Rotzloch

CH 2022, 96 Min., DCP, O/d, ab 14 Jahren
Regie: Maja Tschumi
Mitw.: Habibi Aminullah, Mahir Arslan, Amir Safai, Issac Yemane

Der unappetitliche Filmtitel bezeichnet eine Schiffsanlegestelle am Alpnachersee, dem zu Ob- und Nidwalden gehörenden Seitenarm des Vierwaldstättersees. Hinter der Anlegestelle liegt ein Steinbruch, seit Jahren so verlassen wie die angegliederte Zementfabrik mit ihrem trostlosen Bürogebäude. Es ist ein surreal wirkendes Industriegebiet inmitten von Fels und Wasser. Hier sind seit einigen Jahren asylsuchende Männer aus unterschiedlichen Ländern untergebracht – und unter sich. Der erste Kinodokumentarfilm der Regisseurin Maja Tschumi feierte seine Weltpremiere an den Solothurner Filmtagen 2022 vor einem begeisterten Publikum.
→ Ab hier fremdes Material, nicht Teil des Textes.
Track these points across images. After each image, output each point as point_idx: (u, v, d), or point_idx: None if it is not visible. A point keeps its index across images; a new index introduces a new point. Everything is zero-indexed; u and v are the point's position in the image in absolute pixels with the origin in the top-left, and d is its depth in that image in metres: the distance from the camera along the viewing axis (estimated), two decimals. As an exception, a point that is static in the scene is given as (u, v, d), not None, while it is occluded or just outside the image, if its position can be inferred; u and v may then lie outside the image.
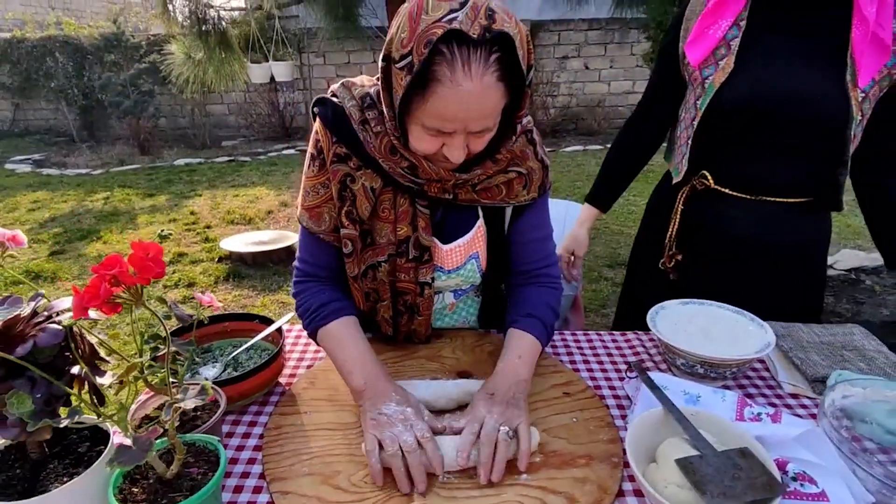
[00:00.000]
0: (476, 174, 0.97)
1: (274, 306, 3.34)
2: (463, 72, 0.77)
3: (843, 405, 0.89)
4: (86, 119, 8.36)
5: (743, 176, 1.20)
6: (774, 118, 1.12)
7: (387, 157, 0.95)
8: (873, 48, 1.04)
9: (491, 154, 0.96)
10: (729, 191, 1.22)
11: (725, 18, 1.13)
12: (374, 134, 0.95)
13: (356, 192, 0.99)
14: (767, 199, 1.19)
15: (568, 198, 5.26)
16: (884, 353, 1.07)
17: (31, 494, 0.63)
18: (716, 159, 1.22)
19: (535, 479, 0.81)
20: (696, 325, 1.08)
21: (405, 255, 1.03)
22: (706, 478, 0.71)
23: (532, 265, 1.13)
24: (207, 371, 1.01)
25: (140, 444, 0.60)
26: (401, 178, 0.97)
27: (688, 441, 0.78)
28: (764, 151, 1.16)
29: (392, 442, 0.81)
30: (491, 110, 0.84)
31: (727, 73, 1.14)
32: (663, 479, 0.73)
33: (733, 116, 1.15)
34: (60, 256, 4.08)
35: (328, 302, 1.04)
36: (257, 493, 0.80)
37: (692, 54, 1.17)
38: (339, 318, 1.02)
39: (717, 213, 1.25)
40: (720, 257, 1.28)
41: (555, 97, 7.93)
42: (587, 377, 1.07)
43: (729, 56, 1.14)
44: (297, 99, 8.28)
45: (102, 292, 0.50)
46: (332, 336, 1.01)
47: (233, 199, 5.40)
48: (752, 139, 1.16)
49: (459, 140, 0.86)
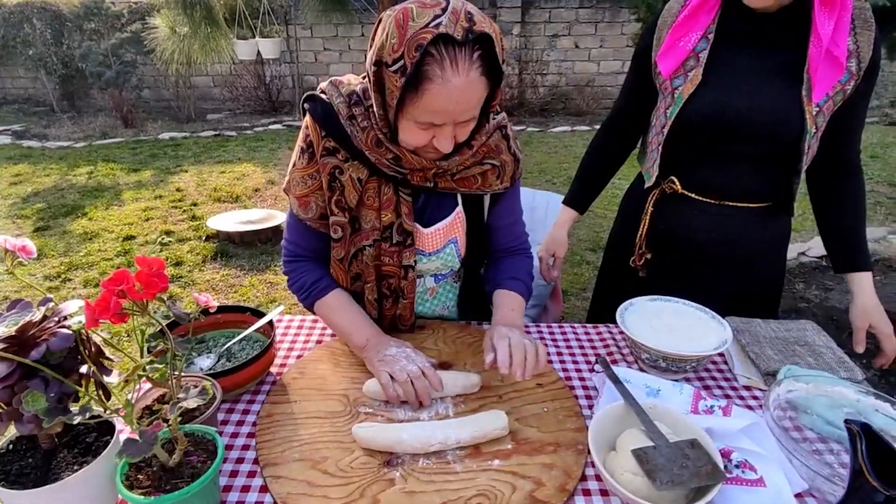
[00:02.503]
0: (455, 162, 1.05)
1: (262, 286, 3.39)
2: (452, 69, 0.86)
3: (787, 398, 0.98)
4: (66, 89, 8.17)
5: (707, 182, 1.27)
6: (736, 130, 1.18)
7: (373, 150, 1.03)
8: (828, 65, 1.09)
9: (468, 142, 1.04)
10: (695, 195, 1.28)
11: (695, 31, 1.18)
12: (361, 129, 1.03)
13: (344, 182, 1.07)
14: (730, 204, 1.27)
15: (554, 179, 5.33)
16: (832, 349, 1.15)
17: (44, 482, 0.69)
18: (683, 166, 1.28)
19: (507, 465, 0.89)
20: (662, 321, 1.15)
21: (389, 240, 1.11)
22: (657, 466, 0.79)
23: (508, 244, 1.28)
24: (202, 361, 1.07)
25: (146, 438, 0.66)
26: (386, 168, 1.05)
27: (644, 432, 0.86)
28: (726, 160, 1.23)
29: (401, 372, 0.99)
30: (476, 102, 0.94)
31: (695, 84, 1.19)
32: (620, 467, 0.82)
33: (699, 127, 1.21)
34: (45, 233, 4.07)
35: (321, 277, 1.17)
36: (251, 477, 0.87)
37: (663, 65, 1.21)
38: (333, 290, 1.17)
39: (683, 216, 1.32)
40: (686, 257, 1.35)
41: (544, 76, 7.91)
42: (559, 368, 1.15)
43: (697, 68, 1.19)
44: (283, 72, 8.16)
45: (113, 306, 0.56)
46: (331, 305, 1.16)
47: (219, 176, 5.38)
48: (716, 148, 1.22)
49: (448, 131, 0.95)
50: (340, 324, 1.15)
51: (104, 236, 4.02)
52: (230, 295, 3.30)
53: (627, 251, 1.43)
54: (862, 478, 0.53)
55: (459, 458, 0.90)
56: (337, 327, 1.17)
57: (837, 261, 1.28)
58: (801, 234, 4.03)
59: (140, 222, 4.26)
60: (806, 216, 4.42)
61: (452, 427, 0.92)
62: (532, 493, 0.83)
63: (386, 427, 0.93)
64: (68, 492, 0.69)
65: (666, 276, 1.35)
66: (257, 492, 0.84)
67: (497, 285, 1.22)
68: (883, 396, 0.93)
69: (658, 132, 1.29)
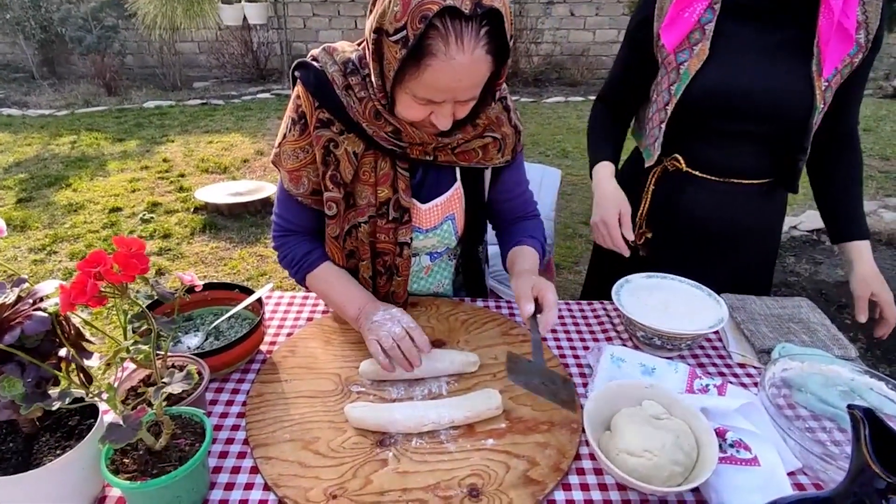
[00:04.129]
0: (456, 138, 1.01)
1: (252, 259, 3.35)
2: (456, 45, 0.81)
3: (782, 377, 0.98)
4: (45, 55, 7.88)
5: (711, 159, 1.24)
6: (743, 108, 1.15)
7: (371, 122, 0.98)
8: (838, 38, 1.05)
9: (471, 119, 1.01)
10: (699, 173, 1.26)
11: (699, 1, 1.13)
12: (358, 99, 0.98)
13: (339, 156, 1.02)
14: (734, 181, 1.24)
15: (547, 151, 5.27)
16: (826, 326, 1.15)
17: (25, 468, 0.67)
18: (686, 143, 1.25)
19: (501, 445, 0.88)
20: (657, 299, 1.14)
21: (385, 217, 1.08)
22: (520, 370, 0.93)
23: (519, 213, 1.27)
24: (190, 340, 1.05)
25: (130, 423, 0.64)
26: (384, 141, 1.00)
27: (639, 411, 0.86)
28: (733, 138, 1.20)
29: (387, 337, 0.97)
30: (479, 81, 0.89)
31: (702, 60, 1.14)
32: (615, 448, 0.81)
33: (706, 104, 1.17)
34: (28, 204, 3.97)
35: (311, 250, 1.14)
36: (241, 458, 0.85)
37: (667, 38, 1.16)
38: (324, 263, 1.14)
39: (686, 194, 1.29)
40: (687, 235, 1.33)
41: (538, 44, 7.74)
42: (554, 346, 1.14)
43: (704, 42, 1.14)
44: (271, 38, 7.92)
45: (89, 288, 0.53)
46: (322, 278, 1.14)
47: (207, 146, 5.26)
48: (722, 125, 1.19)
49: (447, 108, 0.91)
50: (333, 296, 1.12)
51: (90, 208, 3.93)
52: (220, 268, 3.26)
53: None
54: (864, 464, 0.52)
55: (453, 437, 0.89)
56: (330, 300, 1.14)
57: (834, 231, 1.26)
58: (793, 208, 4.04)
59: (126, 194, 4.18)
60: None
61: (446, 406, 0.91)
62: (526, 472, 0.83)
63: (378, 407, 0.92)
64: (51, 477, 0.67)
65: (664, 252, 1.33)
66: (248, 473, 0.83)
67: (518, 242, 1.20)
68: (877, 375, 0.93)
69: (660, 108, 1.25)
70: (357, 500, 0.77)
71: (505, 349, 1.09)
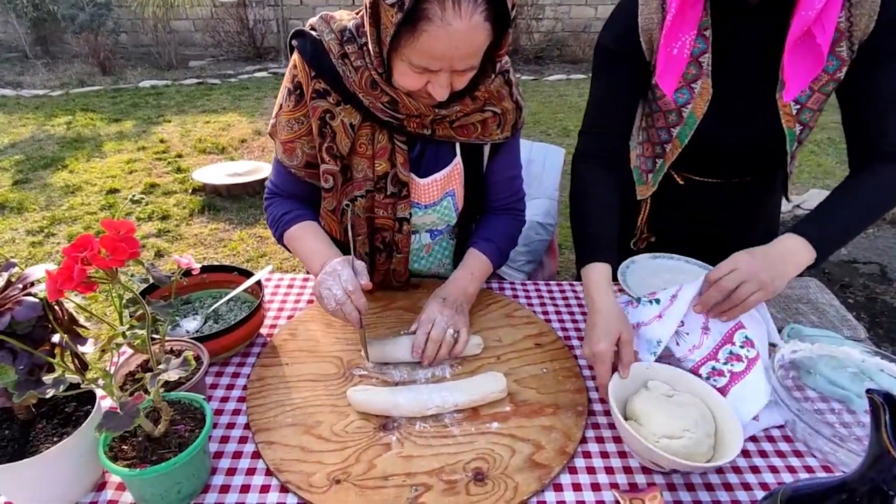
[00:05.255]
0: (455, 110, 0.99)
1: (252, 240, 3.33)
2: (453, 11, 0.79)
3: (792, 359, 0.96)
4: (38, 33, 7.75)
5: (705, 172, 1.20)
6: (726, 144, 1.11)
7: (367, 92, 0.96)
8: (802, 55, 0.93)
9: (470, 91, 0.98)
10: (698, 178, 1.21)
11: (687, 32, 0.99)
12: (354, 68, 0.95)
13: (336, 128, 1.00)
14: (733, 181, 1.20)
15: (549, 130, 5.21)
16: (835, 307, 1.13)
17: (22, 456, 0.65)
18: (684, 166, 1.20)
19: (506, 428, 0.87)
20: (662, 279, 1.12)
21: (383, 191, 1.06)
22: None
23: (502, 201, 1.21)
24: (188, 324, 1.03)
25: (127, 411, 0.62)
26: (381, 112, 0.98)
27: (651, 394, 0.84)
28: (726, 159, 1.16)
29: (329, 299, 0.93)
30: (477, 50, 0.86)
31: (707, 101, 1.04)
32: (653, 436, 0.78)
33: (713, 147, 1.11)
34: (25, 186, 3.93)
35: (290, 210, 1.13)
36: (243, 443, 0.84)
37: (665, 85, 1.03)
38: (299, 223, 1.11)
39: (687, 197, 1.24)
40: (690, 235, 1.29)
41: (539, 21, 7.60)
42: (558, 328, 1.12)
43: (703, 78, 1.03)
44: (267, 16, 7.77)
45: (76, 274, 0.50)
46: (294, 237, 1.11)
47: (204, 127, 5.20)
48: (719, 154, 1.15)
49: (444, 78, 0.88)
50: (301, 252, 1.09)
51: (87, 189, 3.90)
52: (219, 249, 3.24)
53: (627, 234, 1.35)
54: (884, 450, 0.50)
55: (457, 421, 0.88)
56: (301, 258, 1.11)
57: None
58: (797, 187, 4.00)
59: (123, 175, 4.13)
60: (801, 168, 4.37)
61: (450, 390, 0.90)
62: (532, 456, 0.82)
63: (381, 390, 0.91)
64: (48, 465, 0.66)
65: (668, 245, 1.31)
66: (249, 458, 0.81)
67: (473, 242, 1.18)
68: (888, 356, 0.91)
69: (656, 142, 1.17)
70: (361, 485, 0.76)
71: (509, 331, 1.08)
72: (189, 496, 0.74)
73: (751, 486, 0.79)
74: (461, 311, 1.04)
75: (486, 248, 1.16)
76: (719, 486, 0.79)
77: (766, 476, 0.81)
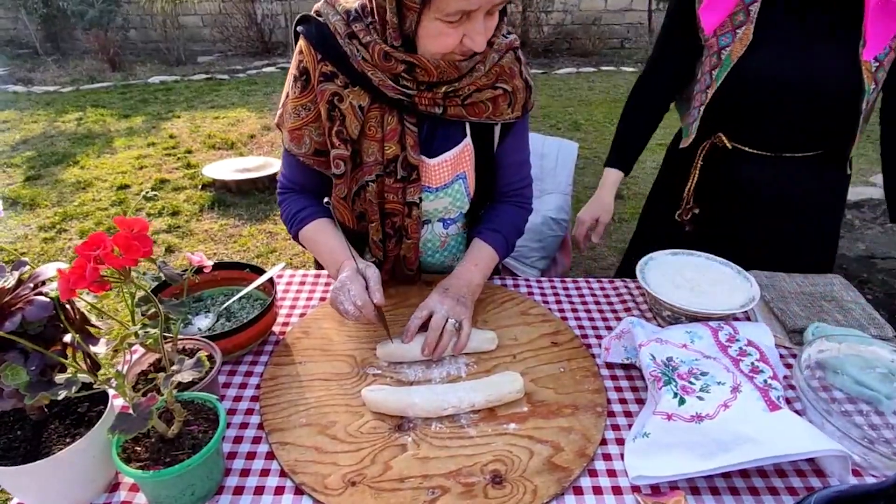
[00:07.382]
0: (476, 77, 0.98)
1: (262, 236, 3.32)
2: None
3: (818, 358, 0.93)
4: (48, 30, 7.80)
5: (757, 138, 1.19)
6: (791, 93, 1.09)
7: (380, 65, 0.94)
8: (886, 14, 0.98)
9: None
10: (747, 148, 1.20)
11: None
12: (364, 45, 0.94)
13: (344, 111, 0.99)
14: (785, 155, 1.19)
15: (559, 124, 5.16)
16: (861, 305, 1.10)
17: (34, 457, 0.64)
18: (730, 123, 1.20)
19: (523, 429, 0.85)
20: (684, 277, 1.09)
21: (393, 175, 1.04)
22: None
23: (509, 186, 1.19)
24: (200, 321, 1.02)
25: (140, 412, 0.61)
26: (391, 90, 0.96)
27: None
28: (778, 120, 1.14)
29: (343, 313, 0.96)
30: None
31: (745, 45, 1.07)
32: None
33: (747, 91, 1.11)
34: (37, 182, 3.96)
35: (305, 207, 1.12)
36: (257, 443, 0.83)
37: (707, 18, 1.08)
38: (314, 220, 1.11)
39: (736, 169, 1.24)
40: (737, 211, 1.28)
41: (549, 13, 7.53)
42: (575, 326, 1.10)
43: (748, 24, 1.07)
44: (275, 10, 7.76)
45: (89, 273, 0.49)
46: (309, 237, 1.12)
47: (213, 122, 5.20)
48: (766, 110, 1.14)
49: (480, 24, 0.87)
50: (319, 254, 1.11)
51: (98, 185, 3.91)
52: (230, 245, 3.24)
53: (672, 205, 1.35)
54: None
55: (473, 421, 0.86)
56: (318, 258, 1.12)
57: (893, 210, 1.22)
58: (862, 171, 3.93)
59: (133, 171, 4.15)
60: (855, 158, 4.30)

Die 1983 in Basel geborene Regisseurin war längere Zeit im Theaterbereich und als Autorin von Kurzfilmen tätig und arbeitete nebenbei als Deutschlehrerin für Asylbewerber. Bei dieser Gelegenheit lernte sie vier im Asylbewerberheim Rotzloch gestrandete Männer kennen und begleitete sie in der Folge über einen längeren Zeitraum durch ihren Alltag. Entstanden ist so ein mutiger Dokumentarfilm – einer, der viel mehr ist als nur ein weiterer Schweizer Beitrag über Geflüchtete, sondern einer, der die Männer ohne ideologische oder moralische Scheuklappen freimütig über ihre Sehnsüchte nach Liebe und Sex, aber auch nach simplen Beziehungen zu Einheimischen sprechen lässt. Maja Tschumi sagt über ihren Erstling: «Im Rotzloch begegneten mir andere Männer als von den Behörden beschrieben. Solche, die einen Anspruch haben an sich und das Leben, die noch begehren, die auch im Konflikt sind mit der neuen Welt, in der sie anzukommen versuchen. Ich beobachtete, dass den Männern im Rotzloch aufgrund der fehlenden Intimsphäre, der Isolation und ihrer sozialen, sprachlichen und ökonomischen Eingeschränktheit nicht nur Kontakte und Kommunikation allgemein, sondern vor allem das Ausleben von Sexualität erschwert und verunmöglicht wurden. Und ich fragte mich: Was hat die öffentliche Diskussion über den männlichen Flüchtling mit den tatsächlichen Wünschen und Bedürfnissen der im Rotzloch lebenden Männer zu tun?»

 

Die Premiere am 6. Dezember findet in Anwesenheit der Regisseurin Maja Tschumi und der Protagonisten statt. Das Gespräch führt Saiten-Redaktorin Corinne Riedener.